| TASK PROMPT |
Output every line of text in the material below as a numbered list, skipping blank lines. Leave the pictures out of the answer.

(Dataset entries)
Segment Open

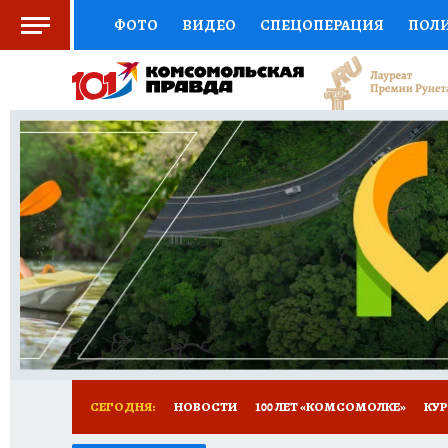
ФОТО
ВИДЕО
СПЕЦОПЕРАЦИЯ
ПОЛ
СОЦПОДДЕРЖКА
НАУКА
СПОРТ
КО
ВЫБОР ЭКСПЕРТОВ
ДОКТОР
ФИНАНС
КНИЖНАЯ ПОЛКА
ПРОГНОЗЫ НА СПОРТ
ПРЕСС-ЦЕНТР
НЕДВИЖИМОСТЬ
ТЕЛЕ
ВСЕ О КП
РАДИО КП
ТЕСТЫ
НОВОЕ Н
СЕГОДНЯ:
НОВОСТИ
100 ЛЕТ «КОМСОМОЛКЕ»
КУР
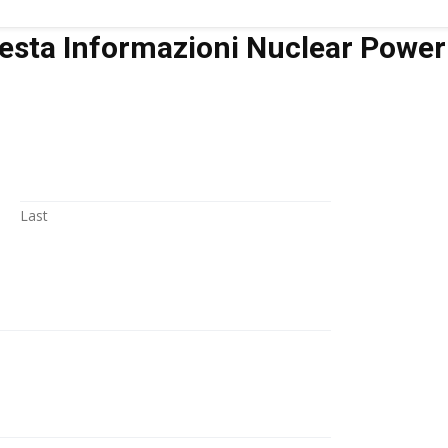
iesta Informazioni Nuclear Power
Last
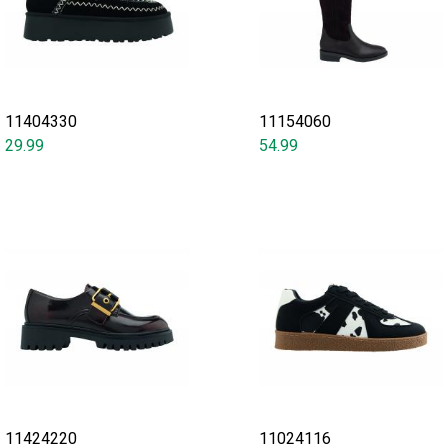
11404330
11154060
29.99
54.99
11424220
11024116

Segment Closed

| OUTPUT OF THE TASK |
1. ФОТО
2. ВИДЕО
3. СПЕЦОПЕРАЦИЯ
4. ПОЛ
5. СОЦПОДДЕРЖКА
6. НАУКА
7. СПОРТ
8. КО
9. ВЫБОР ЭКСПЕРТОВ
10. ДОКТОР
11. ФИНАНС
12. КНИЖНАЯ ПОЛКА
13. ПРОГНОЗЫ НА СПОРТ
14. ПРЕСС-ЦЕНТР
15. НЕДВИЖИМОСТЬ
16. ТЕЛЕ
17. ВСЕ О КП
18. РАДИО КП
19. ТЕСТЫ
20. НОВОЕ Н
21. СЕГОДНЯ:
22. НОВОСТИ
23. 100 ЛЕТ «КОМСОМОЛКЕ»
24. КУР
25. iesta Informazioni Nuclear Power
26. Last
27. 11404330
28. 11154060
29. 29.99
30. 54.99
31. 11424220
32. 11024116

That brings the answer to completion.